Scan a QR code to pair your laptop with an Android phone for wireless debugging.
You don't need Android Studio, and you don't have to squint at the phone and type
adb pair 10.0.0.5:37755 314159 by hand.
Run it, then on the phone go to Developer options, Wireless debugging, "Pair device with QR code", and scan. adbqr spots the phone over mDNS and does the pairing for you.
Install
brew install kristjan/tap/adbqr
You also need adb, which isn't bundled:
# macOS
brew install --cask android-platform-toolsOn Linux, install platform-tools (or android-tools) from your package manager.

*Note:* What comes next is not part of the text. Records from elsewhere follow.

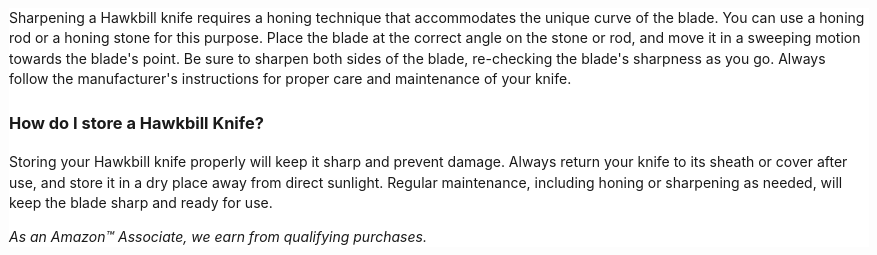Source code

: Sharpening a Hawkbill knife requires a honing technique that accommodates the unique curve of the blade. You can use a honing rod or a honing stone for this purpose. Place the blade at the correct angle on the stone or rod, and move it in a sweeping motion towards the blade's point. Be sure to sharpen both sides of the blade, re-checking the blade's sharpness as you go. Always follow the manufacturer's instructions for proper care and maintenance of your knife.

### How do I store a Hawkbill Knife?

Storing your Hawkbill knife properly will keep it sharp and prevent damage. Always return your knife to its sheath or cover after use, and store it in a dry place away from direct sunlight. Regular maintenance, including honing or sharpening as needed, will keep the blade sharp and ready for use.

_As an Amazon™ Associate, we earn from qualifying purchases._
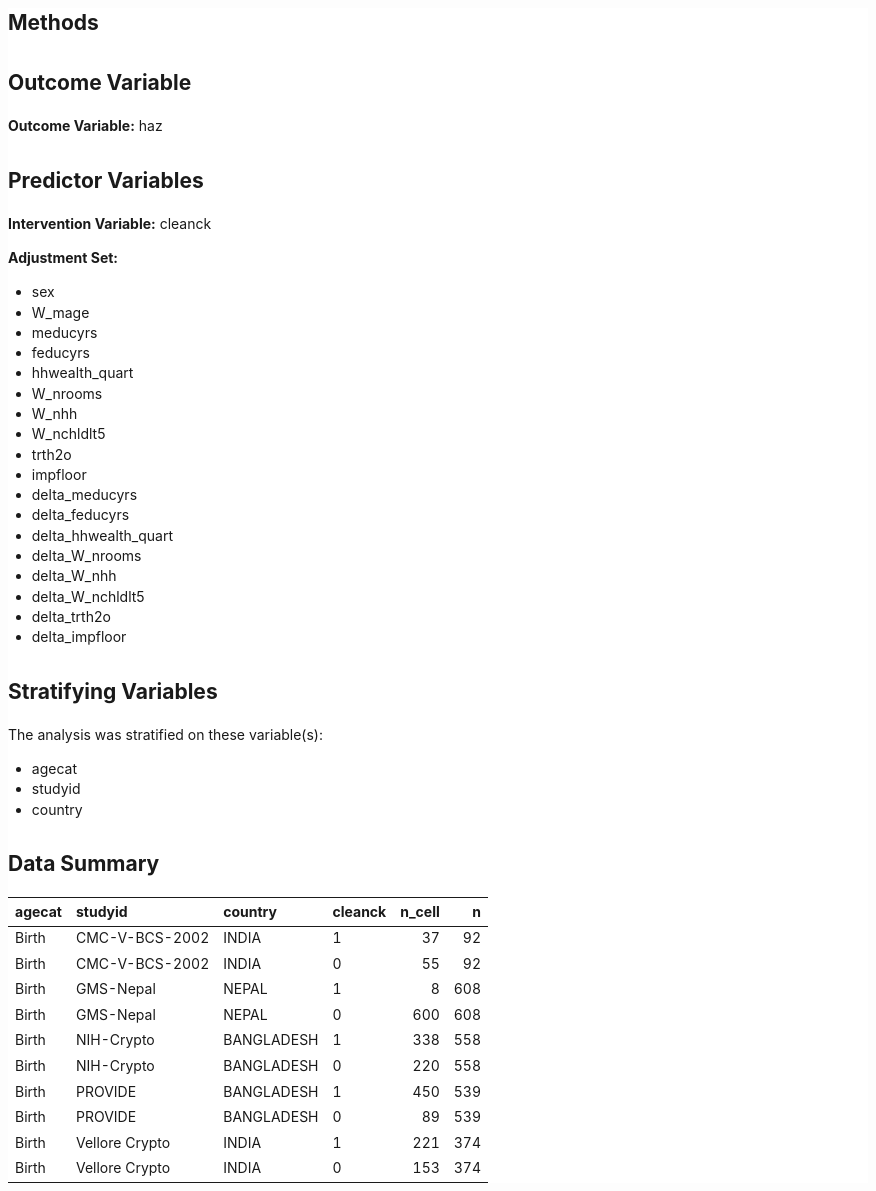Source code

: 





## Methods
## Outcome Variable

**Outcome Variable:** haz

## Predictor Variables

**Intervention Variable:** cleanck

**Adjustment Set:**

* sex
* W_mage
* meducyrs
* feducyrs
* hhwealth_quart
* W_nrooms
* W_nhh
* W_nchldlt5
* trth2o
* impfloor
* delta_meducyrs
* delta_feducyrs
* delta_hhwealth_quart
* delta_W_nrooms
* delta_W_nhh
* delta_W_nchldlt5
* delta_trth2o
* delta_impfloor

## Stratifying Variables

The analysis was stratified on these variable(s):

* agecat
* studyid
* country

## Data Summary

|agecat    |studyid        |country      |cleanck | n_cell|   n|
|:---------|:--------------|:------------|:-------|------:|---:|
|Birth     |CMC-V-BCS-2002 |INDIA        |1       |     37|  92|
|Birth     |CMC-V-BCS-2002 |INDIA        |0       |     55|  92|
|Birth     |GMS-Nepal      |NEPAL        |1       |      8| 608|
|Birth     |GMS-Nepal      |NEPAL        |0       |    600| 608|
|Birth     |NIH-Crypto     |BANGLADESH   |1       |    338| 558|
|Birth     |NIH-Crypto     |BANGLADESH   |0       |    220| 558|
|Birth     |PROVIDE        |BANGLADESH   |1       |    450| 539|
|Birth     |PROVIDE        |BANGLADESH   |0       |     89| 539|
|Birth     |Vellore Crypto |INDIA        |1       |    221| 374|
|Birth     |Vellore Crypto |INDIA        |0       |    153| 374|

Not a Homebrew person? ./install.sh copies the script onto your PATH and leaves
adb and qrencode up to you.
Usage
adbqr # show the QR, pair when the phone appears
adbqr --timeout 120 # wait longer for the phone
adbqr --help
How the QR renders
adbqr asks the terminal what it can handle and shows the best QR it'll display:
- Terminals with the Kitty graphics protocol (Ghostty, kitty, WezTerm, Konsole) get a real image.
- iTerm2 and WezTerm get one via the iTerm2 image protocol.
- Anything else, including macOS Terminal, VSCode, and piped output, gets a block-character QR from qrencode that scans fine.
It works this out at runtime by querying the terminal, so there's no list of terminal names to keep current.
The public Wi-Fi problem
Pairing depends on mDNS to locate the phone. The QR carries the pairing code but not the phone's address, and that address shows up over mDNS. Lots of public and guest networks run client isolation, which blocks mDNS between devices, so the phone spins forever and nothing pairs.
You can't fix that from the laptop. Use a phone hotspot instead, or go over USB
with adb tcpip. adbqr warns you when the network looks like one of these, and
again if it's been waiting too long.
What the QR actually contains
Android's pairing format:
WIFI:T:ADB;S:<service-name>;P:<pairing-code>;;
The WIFI: prefix is a red herring. There's no Wi-Fi network involved: S is an
mDNS service name rather than an SSID, and P is the pairing code rather than a
password. It never reads your SSID and never asks for Location permission.
Hacking on it
The tests want bats-core and zbar (brew install bats-core zbar). They build
a QR, decode it again with zbarimg, and confirm the pairing string makes it
through, including the Kitty and iTerm2 image renderers.